- About this exercise
Present the following data again exactly as it is shown.

- Exercise data
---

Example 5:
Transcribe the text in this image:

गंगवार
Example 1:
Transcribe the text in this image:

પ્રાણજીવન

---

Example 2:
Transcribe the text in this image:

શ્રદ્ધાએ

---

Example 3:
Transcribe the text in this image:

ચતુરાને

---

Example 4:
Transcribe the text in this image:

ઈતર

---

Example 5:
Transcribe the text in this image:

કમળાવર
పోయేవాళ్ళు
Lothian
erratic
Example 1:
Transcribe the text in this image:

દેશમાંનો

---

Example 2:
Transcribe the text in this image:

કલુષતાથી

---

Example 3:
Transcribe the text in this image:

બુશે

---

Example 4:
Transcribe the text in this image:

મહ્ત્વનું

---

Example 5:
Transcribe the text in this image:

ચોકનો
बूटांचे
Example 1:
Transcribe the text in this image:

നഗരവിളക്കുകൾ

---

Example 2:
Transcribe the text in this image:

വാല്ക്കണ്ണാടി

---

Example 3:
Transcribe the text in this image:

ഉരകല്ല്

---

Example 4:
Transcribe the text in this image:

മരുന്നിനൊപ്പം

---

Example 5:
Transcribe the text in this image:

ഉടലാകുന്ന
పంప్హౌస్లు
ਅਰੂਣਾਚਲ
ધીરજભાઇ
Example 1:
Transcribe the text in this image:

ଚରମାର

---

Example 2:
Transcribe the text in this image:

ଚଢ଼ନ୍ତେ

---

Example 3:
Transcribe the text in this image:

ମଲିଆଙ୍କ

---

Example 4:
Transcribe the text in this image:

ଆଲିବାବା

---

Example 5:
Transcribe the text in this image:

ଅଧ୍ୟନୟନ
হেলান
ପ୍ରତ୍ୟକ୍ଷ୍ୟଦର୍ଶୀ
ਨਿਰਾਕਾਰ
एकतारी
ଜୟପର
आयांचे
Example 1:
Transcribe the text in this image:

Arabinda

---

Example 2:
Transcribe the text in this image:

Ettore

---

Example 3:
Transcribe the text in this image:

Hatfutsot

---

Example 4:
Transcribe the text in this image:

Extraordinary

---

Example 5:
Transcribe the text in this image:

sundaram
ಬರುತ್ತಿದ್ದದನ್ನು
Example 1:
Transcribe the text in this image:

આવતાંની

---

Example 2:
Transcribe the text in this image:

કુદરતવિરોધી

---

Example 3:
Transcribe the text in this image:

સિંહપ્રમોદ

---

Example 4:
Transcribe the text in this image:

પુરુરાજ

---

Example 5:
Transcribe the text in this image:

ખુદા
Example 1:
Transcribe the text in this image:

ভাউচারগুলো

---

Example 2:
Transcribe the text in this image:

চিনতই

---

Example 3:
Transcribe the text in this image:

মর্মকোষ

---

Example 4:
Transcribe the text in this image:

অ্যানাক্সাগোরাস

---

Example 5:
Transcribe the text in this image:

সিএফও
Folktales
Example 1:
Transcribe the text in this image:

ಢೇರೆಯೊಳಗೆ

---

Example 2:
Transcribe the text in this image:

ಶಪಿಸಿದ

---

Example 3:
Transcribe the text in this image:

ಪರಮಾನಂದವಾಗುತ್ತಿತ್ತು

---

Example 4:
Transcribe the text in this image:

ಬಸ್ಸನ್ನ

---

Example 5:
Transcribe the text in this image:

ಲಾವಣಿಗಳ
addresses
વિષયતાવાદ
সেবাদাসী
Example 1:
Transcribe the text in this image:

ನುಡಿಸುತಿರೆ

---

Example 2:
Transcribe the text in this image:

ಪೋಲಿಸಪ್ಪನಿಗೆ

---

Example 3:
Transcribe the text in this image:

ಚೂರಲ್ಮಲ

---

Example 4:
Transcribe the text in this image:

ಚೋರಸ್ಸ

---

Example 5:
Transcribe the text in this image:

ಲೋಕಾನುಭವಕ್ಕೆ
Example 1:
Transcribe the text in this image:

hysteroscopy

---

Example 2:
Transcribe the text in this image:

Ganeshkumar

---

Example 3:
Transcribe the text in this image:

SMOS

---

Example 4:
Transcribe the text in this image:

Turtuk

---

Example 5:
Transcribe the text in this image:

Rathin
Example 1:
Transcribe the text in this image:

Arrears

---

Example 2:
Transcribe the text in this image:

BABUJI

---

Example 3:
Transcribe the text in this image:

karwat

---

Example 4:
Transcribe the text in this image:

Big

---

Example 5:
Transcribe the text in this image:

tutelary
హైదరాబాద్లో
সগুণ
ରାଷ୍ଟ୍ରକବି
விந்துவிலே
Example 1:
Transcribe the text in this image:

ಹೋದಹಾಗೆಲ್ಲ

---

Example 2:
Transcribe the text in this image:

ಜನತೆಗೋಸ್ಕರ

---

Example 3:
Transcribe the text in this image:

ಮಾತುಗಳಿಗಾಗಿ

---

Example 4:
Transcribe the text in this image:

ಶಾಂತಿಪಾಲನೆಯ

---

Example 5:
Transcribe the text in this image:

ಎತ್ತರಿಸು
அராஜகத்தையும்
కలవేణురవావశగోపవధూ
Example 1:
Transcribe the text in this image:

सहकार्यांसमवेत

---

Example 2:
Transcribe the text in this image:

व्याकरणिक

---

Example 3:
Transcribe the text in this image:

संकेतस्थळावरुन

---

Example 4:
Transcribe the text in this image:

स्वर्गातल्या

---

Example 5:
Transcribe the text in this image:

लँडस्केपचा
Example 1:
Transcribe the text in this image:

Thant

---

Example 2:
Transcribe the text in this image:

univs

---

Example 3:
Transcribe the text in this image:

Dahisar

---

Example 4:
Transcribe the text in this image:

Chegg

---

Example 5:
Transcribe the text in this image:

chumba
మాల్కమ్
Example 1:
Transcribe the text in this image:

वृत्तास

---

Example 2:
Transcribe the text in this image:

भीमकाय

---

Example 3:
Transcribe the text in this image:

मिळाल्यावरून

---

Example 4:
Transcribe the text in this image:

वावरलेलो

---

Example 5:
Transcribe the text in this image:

- Solution for this problem
---

Example 5:
Transcribe the text in this image:

गंगवार
Example 1:
Transcribe the text in this image:

પ્રાણજીવન

---

Example 2:
Transcribe the text in this image:

શ્રદ્ધાએ

---

Example 3:
Transcribe the text in this image:

ચતુરાને

---

Example 4:
Transcribe the text in this image:

ઈતર

---

Example 5:
Transcribe the text in this image:

કમળાવર
పోయేవాళ్ళు
Lothian
erratic
Example 1:
Transcribe the text in this image:

દેશમાંનો

---

Example 2:
Transcribe the text in this image:

કલુષતાથી

---

Example 3:
Transcribe the text in this image:

બુશે

---

Example 4:
Transcribe the text in this image:

મહ્ત્વનું

---

Example 5:
Transcribe the text in this image:

ચોકનો
बूटांचे
Example 1:
Transcribe the text in this image:

നഗരവിളക്കുകൾ

---

Example 2:
Transcribe the text in this image:

വാല്ക്കണ്ണാടി

---

Example 3:
Transcribe the text in this image:

ഉരകല്ല്

---

Example 4:
Transcribe the text in this image:

മരുന്നിനൊപ്പം

---

Example 5:
Transcribe the text in this image:

ഉടലാകുന്ന
పంప్హౌస్లు
ਅਰੂਣਾਚਲ
ધીરજભાઇ
Example 1:
Transcribe the text in this image:

ଚରମାର

---

Example 2:
Transcribe the text in this image:

ଚଢ଼ନ୍ତେ

---

Example 3:
Transcribe the text in this image:

ମଲିଆଙ୍କ

---

Example 4:
Transcribe the text in this image:

ଆଲିବାବା

---

Example 5:
Transcribe the text in this image:

ଅଧ୍ୟନୟନ
হেলান
ପ୍ରତ୍ୟକ୍ଷ୍ୟଦର୍ଶୀ
ਨਿਰਾਕਾਰ
एकतारी
ଜୟପର
आयांचे
Example 1:
Transcribe the text in this image:

Arabinda

---

Example 2:
Transcribe the text in this image:

Ettore

---

Example 3:
Transcribe the text in this image:

Hatfutsot

---

Example 4:
Transcribe the text in this image:

Extraordinary

---

Example 5:
Transcribe the text in this image:

sundaram
ಬರುತ್ತಿದ್ದದನ್ನು
Example 1:
Transcribe the text in this image:

આવતાંની

---

Example 2:
Transcribe the text in this image:

કુદરતવિરોધી

---

Example 3:
Transcribe the text in this image:

સિંહપ્રમોદ

---

Example 4:
Transcribe the text in this image:

પુરુરાજ

---

Example 5:
Transcribe the text in this image:

ખુદા
Example 1:
Transcribe the text in this image:

ভাউচারগুলো

---

Example 2:
Transcribe the text in this image:

চিনতই

---

Example 3:
Transcribe the text in this image:

মর্মকোষ

---

Example 4:
Transcribe the text in this image:

অ্যানাক্সাগোরাস

---

Example 5:
Transcribe the text in this image:

সিএফও
Folktales
Example 1:
Transcribe the text in this image:

ಢೇರೆಯೊಳಗೆ

---

Example 2:
Transcribe the text in this image:

ಶಪಿಸಿದ

---

Example 3:
Transcribe the text in this image:

ಪರಮಾನಂದವಾಗುತ್ತಿತ್ತು

---

Example 4:
Transcribe the text in this image:

ಬಸ್ಸನ್ನ

---

Example 5:
Transcribe the text in this image:

ಲಾವಣಿಗಳ
addresses
વિષયતાવાદ
সেবাদাসী
Example 1:
Transcribe the text in this image:

ನುಡಿಸುತಿರೆ

---

Example 2:
Transcribe the text in this image:

ಪೋಲಿಸಪ್ಪನಿಗೆ

---

Example 3:
Transcribe the text in this image:

ಚೂರಲ್ಮಲ

---

Example 4:
Transcribe the text in this image:

ಚೋರಸ್ಸ

---

Example 5:
Transcribe the text in this image:

ಲೋಕಾನುಭವಕ್ಕೆ
Example 1:
Transcribe the text in this image:

hysteroscopy

---

Example 2:
Transcribe the text in this image:

Ganeshkumar

---

Example 3:
Transcribe the text in this image:

SMOS

---

Example 4:
Transcribe the text in this image:

Turtuk

---

Example 5:
Transcribe the text in this image:

Rathin
Example 1:
Transcribe the text in this image:

Arrears

---

Example 2:
Transcribe the text in this image:

BABUJI

---

Example 3:
Transcribe the text in this image:

karwat

---

Example 4:
Transcribe the text in this image:

Big

---

Example 5:
Transcribe the text in this image:

tutelary
హైదరాబాద్లో
সগুণ
ରାଷ୍ଟ୍ରକବି
விந்துவிலே
Example 1:
Transcribe the text in this image:

ಹೋದಹಾಗೆಲ್ಲ

---

Example 2:
Transcribe the text in this image:

ಜನತೆಗೋಸ್ಕರ

---

Example 3:
Transcribe the text in this image:

ಮಾತುಗಳಿಗಾಗಿ

---

Example 4:
Transcribe the text in this image:

ಶಾಂತಿಪಾಲನೆಯ

---

Example 5:
Transcribe the text in this image:

ಎತ್ತರಿಸು
அராஜகத்தையும்
కలవేణురవావశగోపవధూ
Example 1:
Transcribe the text in this image:

सहकार्यांसमवेत

---

Example 2:
Transcribe the text in this image:

व्याकरणिक

---

Example 3:
Transcribe the text in this image:

संकेतस्थळावरुन

---

Example 4:
Transcribe the text in this image:

स्वर्गातल्या

---

Example 5:
Transcribe the text in this image:

लँडस्केपचा
Example 1:
Transcribe the text in this image:

Thant

---

Example 2:
Transcribe the text in this image:

univs

---

Example 3:
Transcribe the text in this image:

Dahisar

---

Example 4:
Transcribe the text in this image:

Chegg

---

Example 5:
Transcribe the text in this image:

chumba
మాల్కమ్
Example 1:
Transcribe the text in this image:

वृत्तास

---

Example 2:
Transcribe the text in this image:

भीमकाय

---

Example 3:
Transcribe the text in this image:

मिळाल्यावरून

---

Example 4:
Transcribe the text in this image:

वावरलेलो

---

Example 5:
Transcribe the text in this image:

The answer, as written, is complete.